#### [Assignment a]
List each line in the entries below that contains the word "True", treating upper and lower case as different.

#### [Supplied text]

Weekly Digest 10

Cassandra asks:

Is plotly the most commonly used graphing library in python libraries?

Matplotlib is probably most commonly used, in part because it has been in use the longest.

Griffin asks:

Will we be utilizing linear regression in the next project?

Yes.

Saiful asks:

Will we learn Python Class in the next weeks, which we can use for constructing a probabilistic model in the next project?

gaussian_kde from scipy.stats is such a tool we already used it last week. As for the construction of the Bayes classifier using KDE, for the next project you will need to perform it yourself based on KDE computations.

Scott asks:

What is a regular array in python that does not involve numpy? What is the significance of the value of kde at a particular point? Is it just a relative value?

Python lists can be used in place of numpy array. However, lists are one-dimensional only, do not provide vectorization and are usually much slower.

KDE is an estimate of the probability density function (PDF) describing probabilistic distribution of the data. Given a PDF function \(f\), the probability that a randomly selected data point \(x_0\) will be in some range of values \(a\leq x_0 \leq b\) is given by the integral of the PDF over that range: \(\int_a^b f(x)dx\). For a small value of \(\varepsilon\) the value of the integral \(\int_a^{a+\varepsilon} f(x)dx\) is close to \(f(a)\cdot\varepsilon\). Thus we can consider \(f(a)\cdot\varepsilon\) as the probability that a randomly selected data point \(x_0\) is in the range \(a\leq x_0 \leq a+\varepsilon\) (assuming again that \(\varepsilon\) is small).

Qiang asks:

Will our next project be about K-nn and probabilities?

More on KDE than k-NN, but yes, it will involve probabilities.

Linggan asks:

How many projects left for the semester?

2-3 more.

Mikhael asks:

Do you have any links to videos from youtube for example to explain kde again?

I don’t have any links, but if you search the web you should be able to find some.

David asks:

What’s the difference between Himmelblau’s function and Rosenbrock’s function?

These are different functions, often used to test optimization methods.

Ninghui asks:

Linear regression is a very important algorithm in machine learning. How do we make sure what type of data is better to deal with by linear regression? For example, when we used KNN to deal with moon data, the result isn’t good.

I am not sure what moon data you are refering to, but linear regression has an advantage over regression done using k-NN since its results are easier to interpret. Linear regression is useful if you want to model data using certain types of functions. This includes linear functions but also some other kinds - polynomial, exponential etc.

Luca asks:

I guess we are going to do SQL soon. Are we going to use a specific program? Or we can use our usual Jupyter notebook?

We will use Jupyter.

Metin asks:

1. Given the fact that Python is an open-source programming language and that it is gaining more and more statistical libraries (due to being used so much for data science / analysis), do you think that it will make R obsolete? In particular, is there a project to code all of the R libraries into Python?

#### [Data to examine]
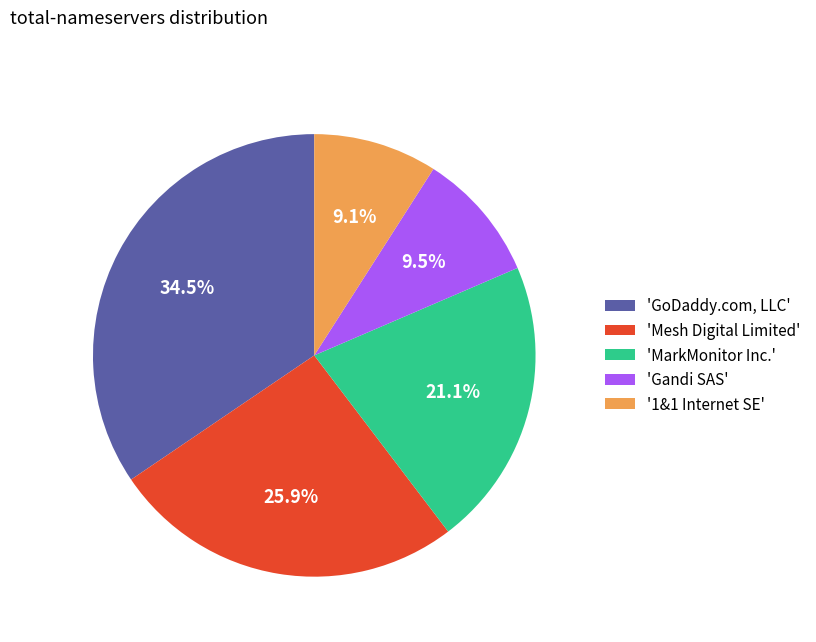

Rank the categories by value from highest to lowest.

'GoDaddy.com, LLC', 'Mesh Digital Limited', 'MarkMonitor Inc.', 'Gandi SAS', '1&1 Internet SE'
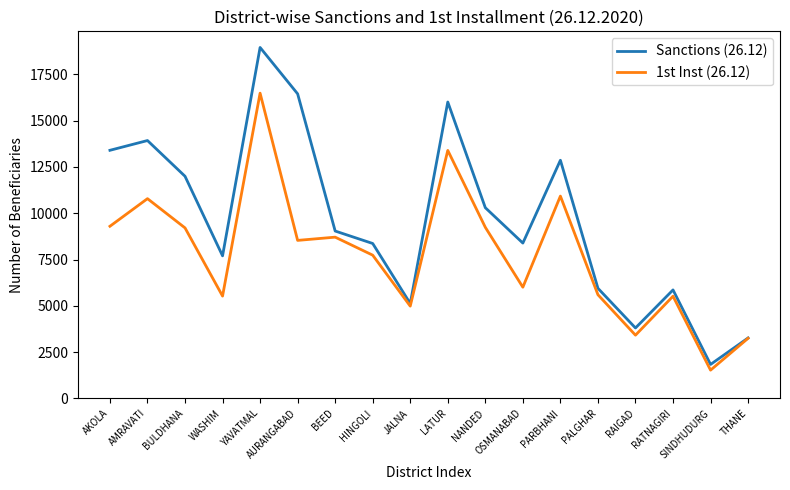

Is the value of Sanctions (26.12) at RAIGAD greater than the value of 1st Inst (26.12) at YAVATMAL?

No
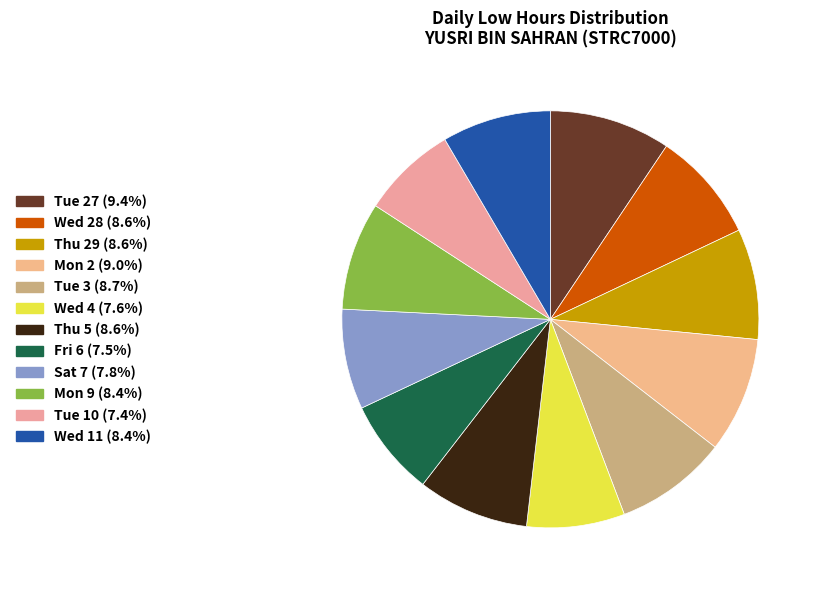

Does any single category account for the majority?

No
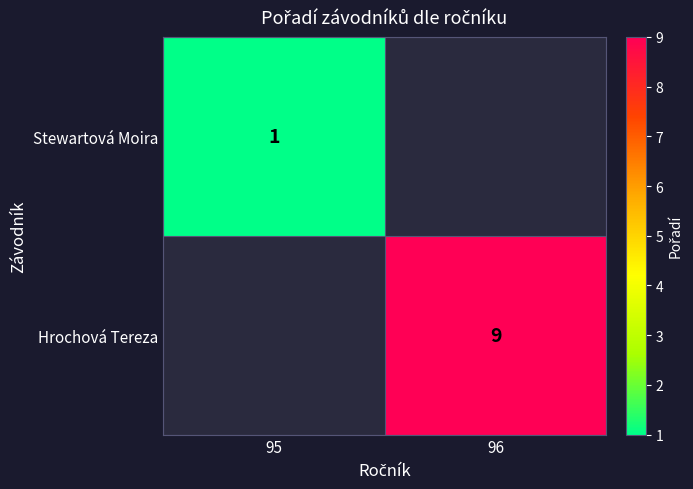

Is the value of Hrochová Tereza at 96 greater than the value of Stewartová Moira at 95?

Yes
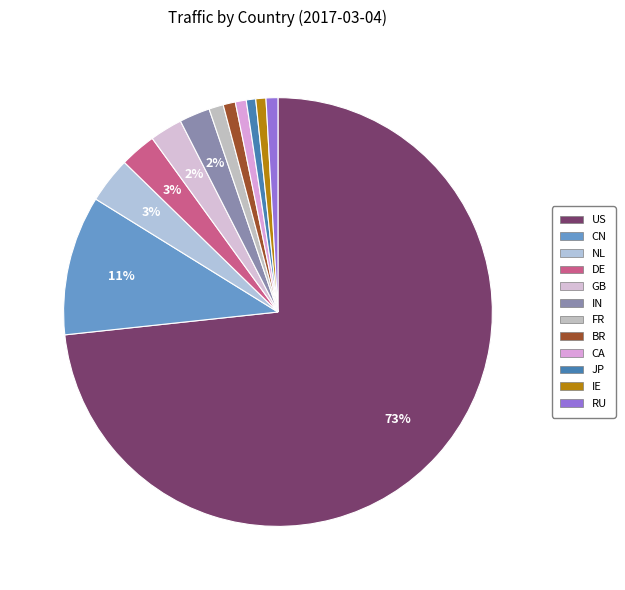

Does any single category account for the majority?

Yes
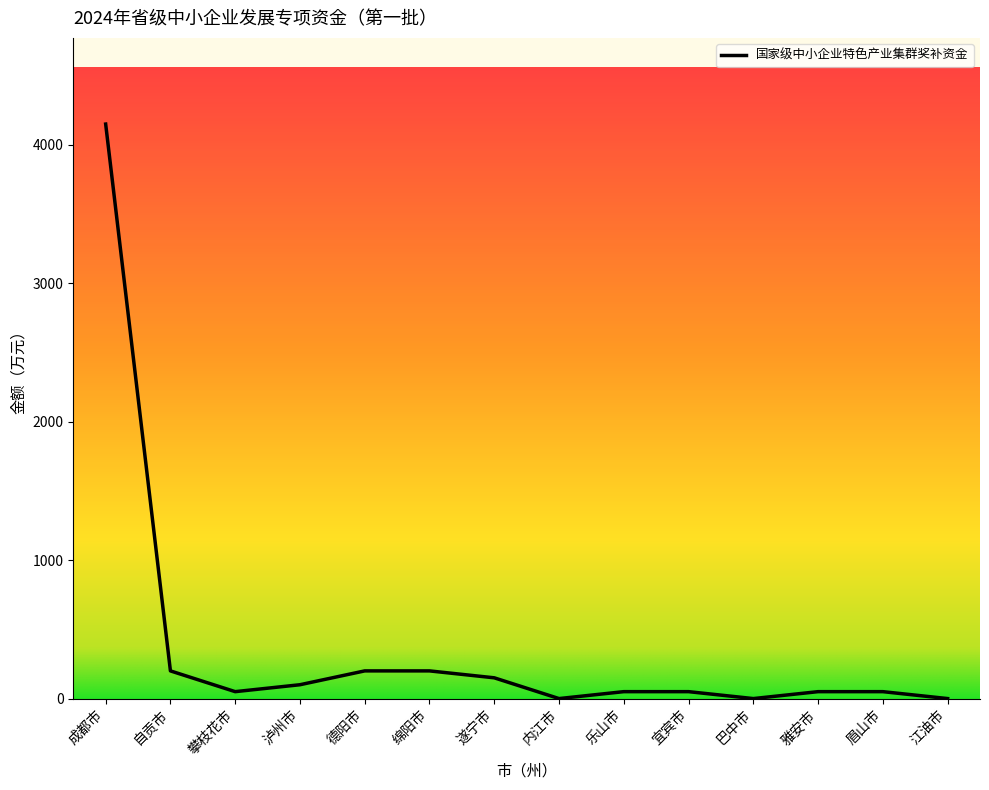

The value at 江油市 is 0. True or false?

True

#### [Assignment b]
Which Python graphing library does the weekly digest call probably the most commonly used?

#### [Response area a]
The value at 江油市 is 0. True or false?
True

#### [Response area b]
Matplotlib.